Sat at the far end of one of the The Ned’s gargantuan indoor boulevards, Café Sou is its least formal foodie offering: the Soho House Group’s attempt at a grand railway café in the Parisian mould. Très jolie it is too.
The simple menu includes baguettes, quiches, omelettes, rillettes and a few salads, plus some decent wines for lunchtime lushes like me. A mound of duck rillettes was good: black-hole dense and cool with fat, the orange preserve it came with a floral stunner. Chewy, sourdough-style baguettes were finer still, especially one filled with meaty tuna, singing of the sea but dragged flapping on to land with chopped boiled eggs and sharp vinaigrette: the kind of sandwich that reminds you why people LOVE sandwiches.
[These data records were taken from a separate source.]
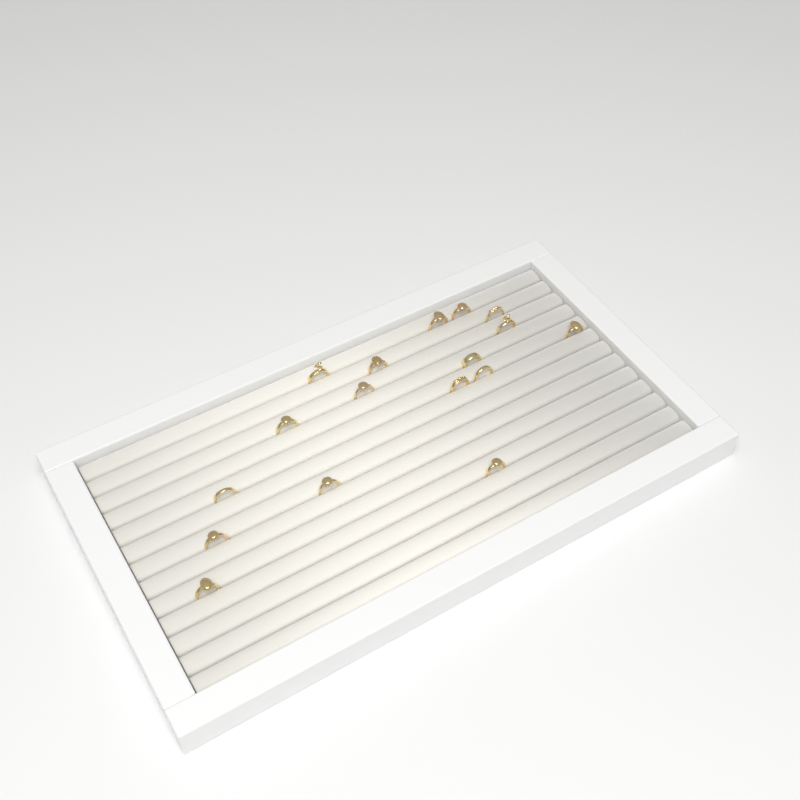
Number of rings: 17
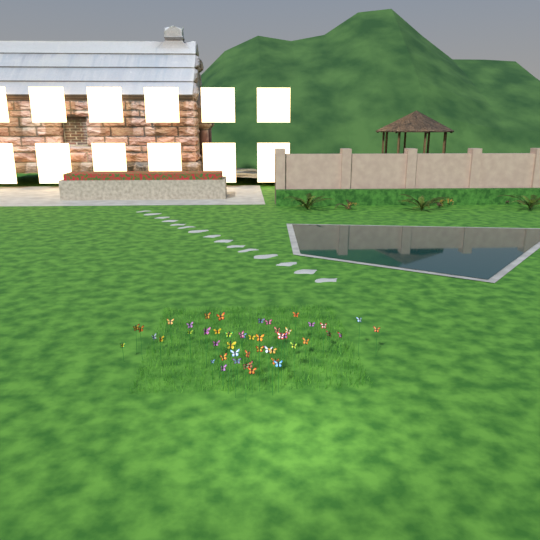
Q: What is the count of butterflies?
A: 49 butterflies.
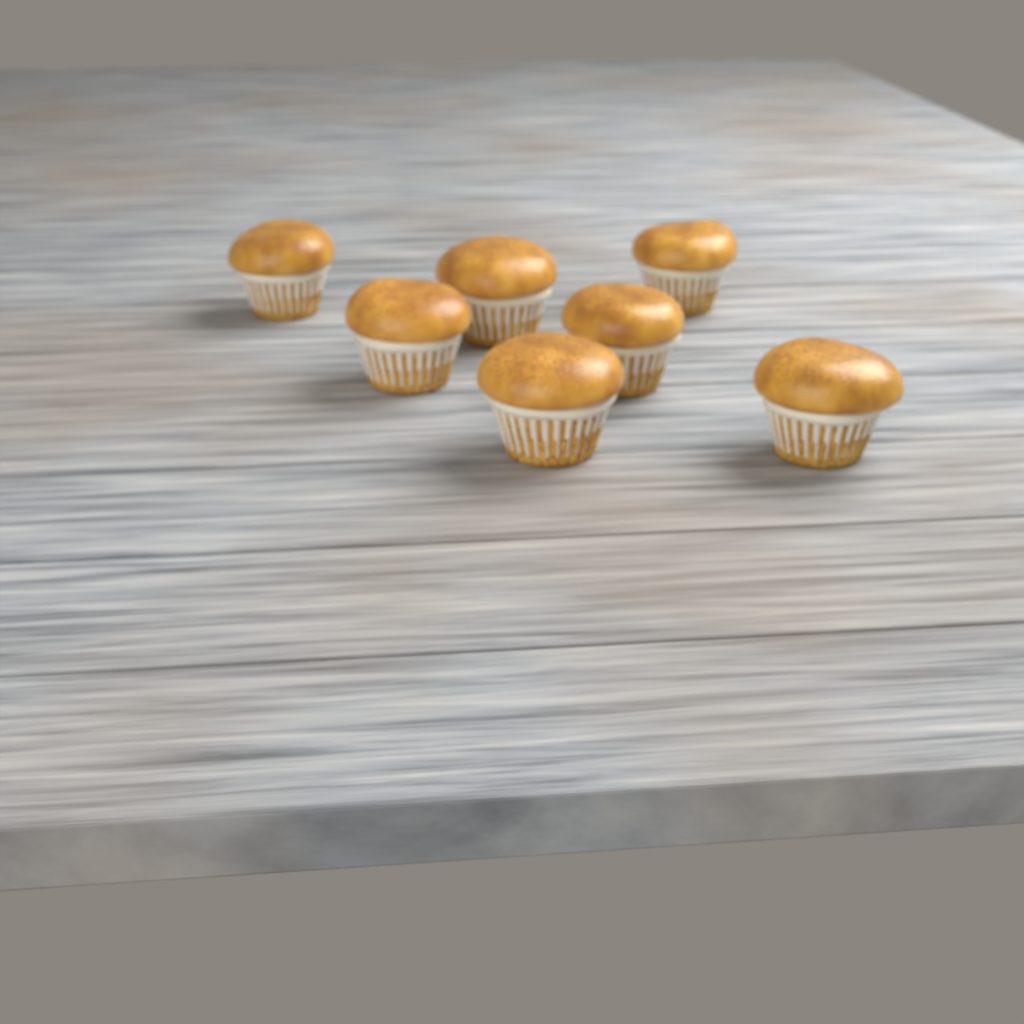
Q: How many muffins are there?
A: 7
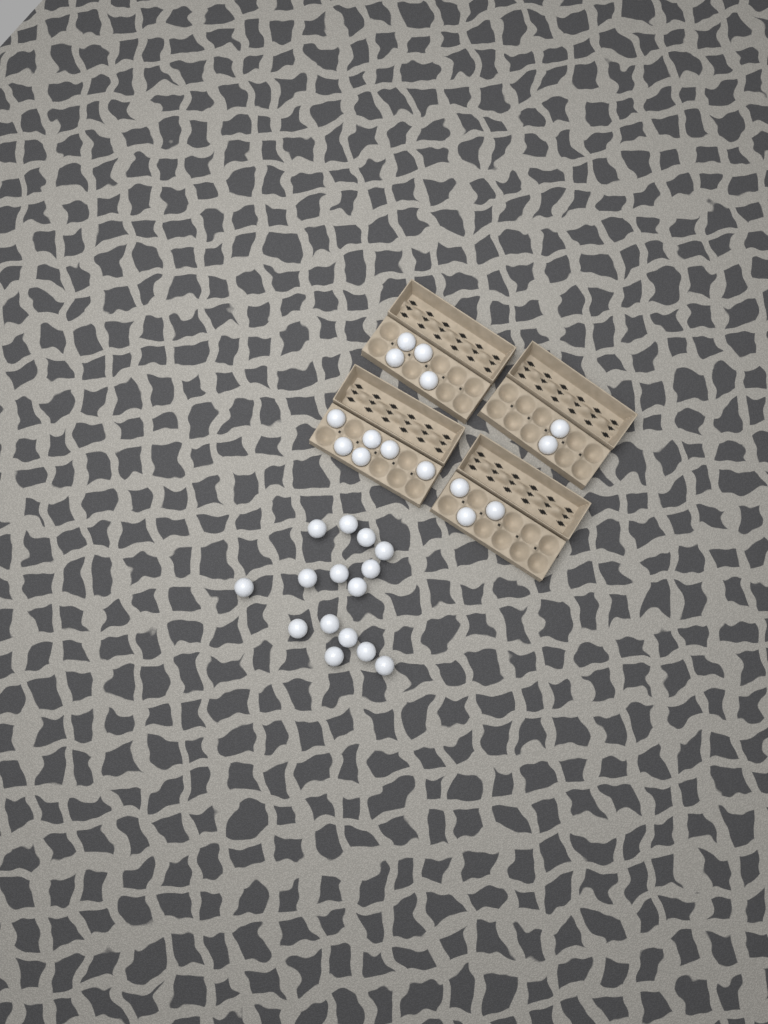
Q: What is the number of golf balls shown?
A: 30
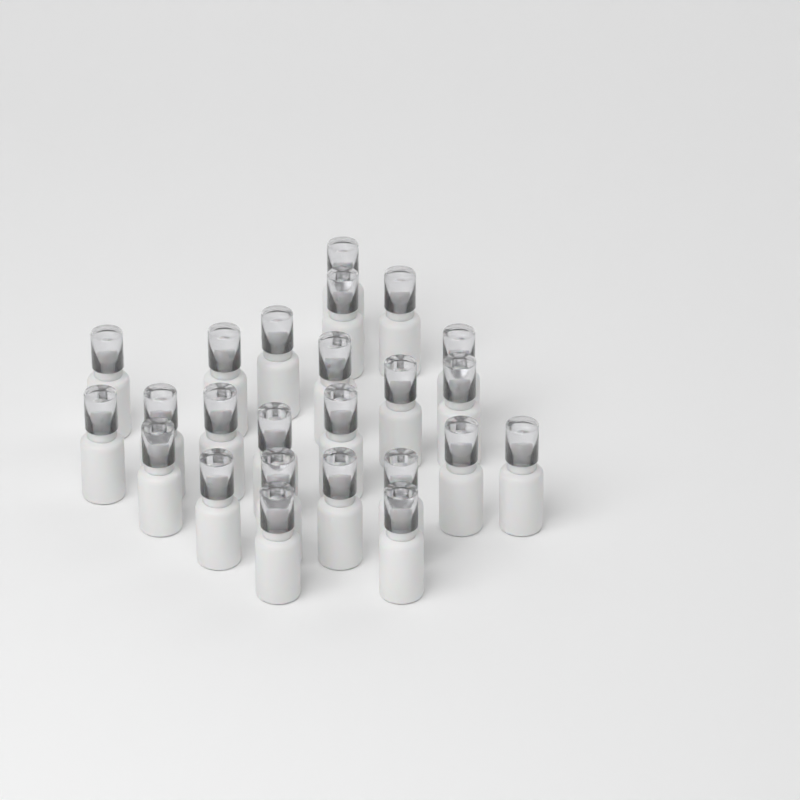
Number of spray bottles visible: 24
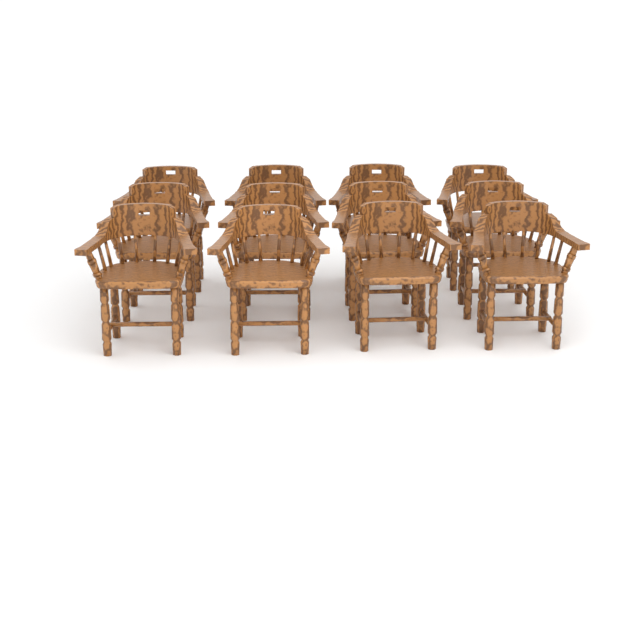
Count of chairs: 12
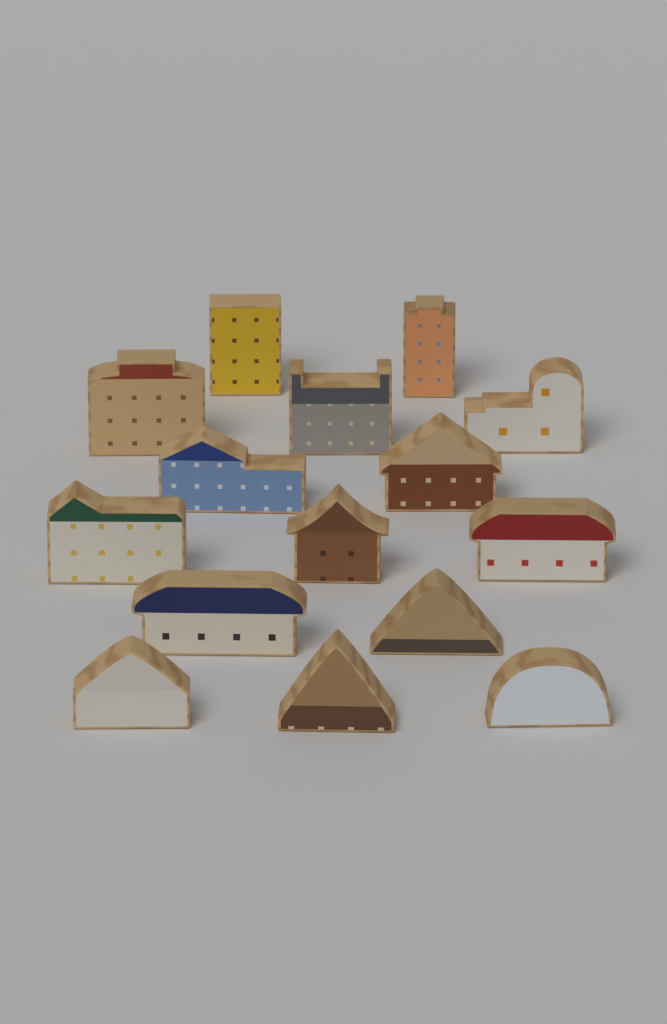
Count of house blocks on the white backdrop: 15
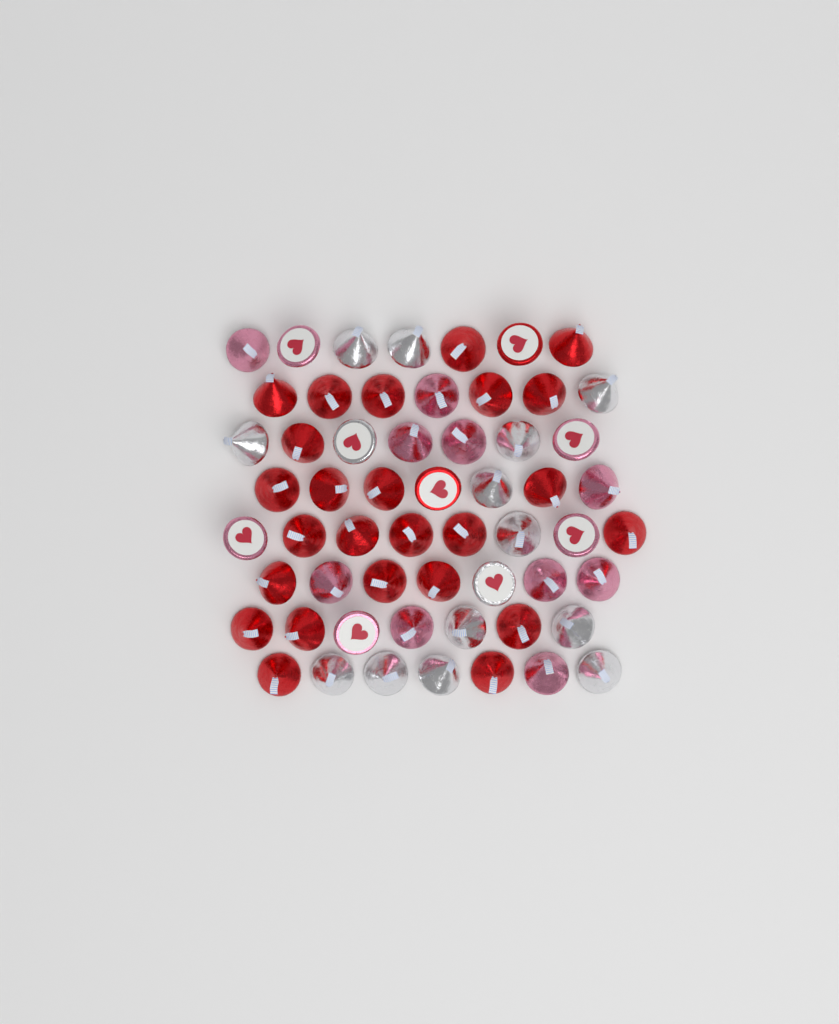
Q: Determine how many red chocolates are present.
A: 27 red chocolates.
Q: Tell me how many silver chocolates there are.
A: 15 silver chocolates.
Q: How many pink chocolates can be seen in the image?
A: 15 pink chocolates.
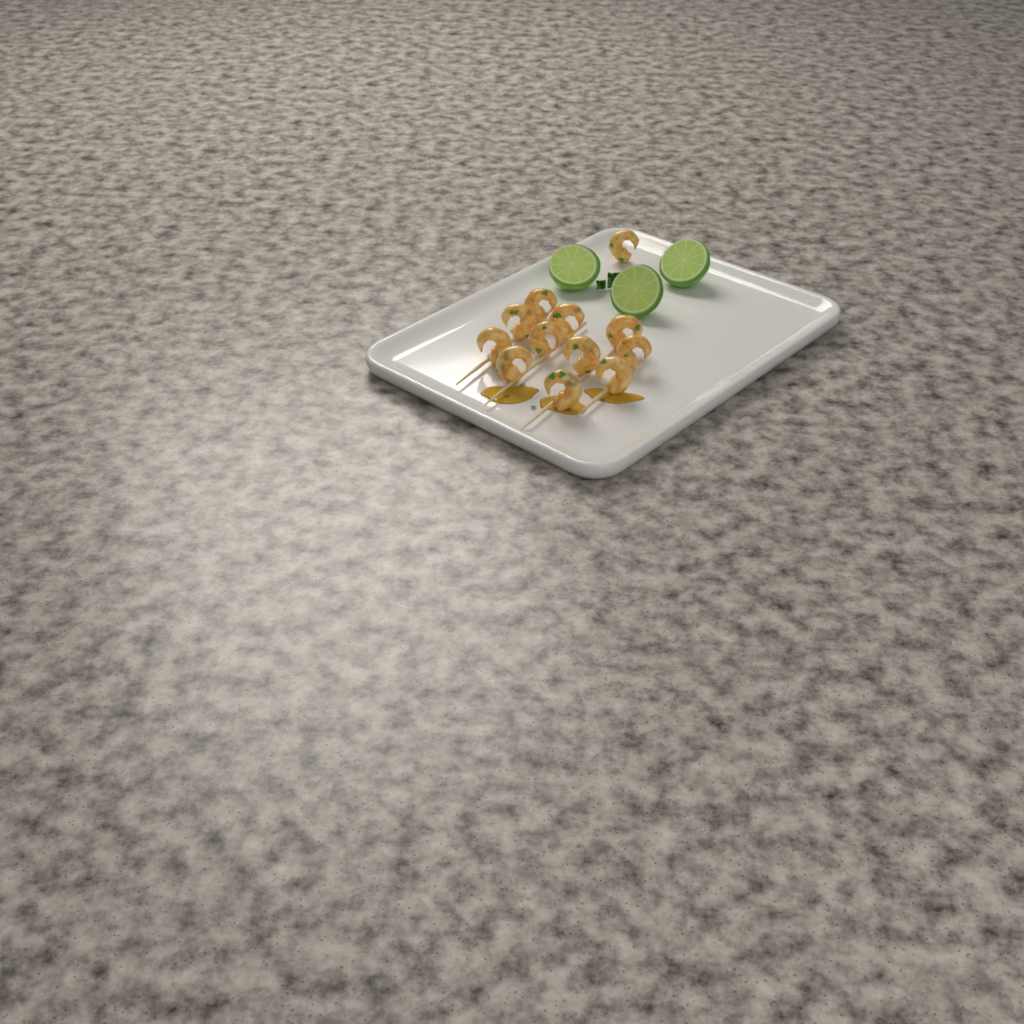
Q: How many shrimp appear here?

The apex? A massive slab of quiche Lorraine (the cheesy, meaty Sun King of quiches), juddering with eggy texture and easily the best savoury pastry I’ve eaten outside of, well, a railway café in France. Picnic fodder? This one was on another level entirely. And it was only £4.
This is still recognisably ‘café’ territory, however grand the surroundings: the high stools are only just comfy, and we were in and out in 40 minutes. But for swiftly sensational nosh in the City, Café Sou is hard to beat.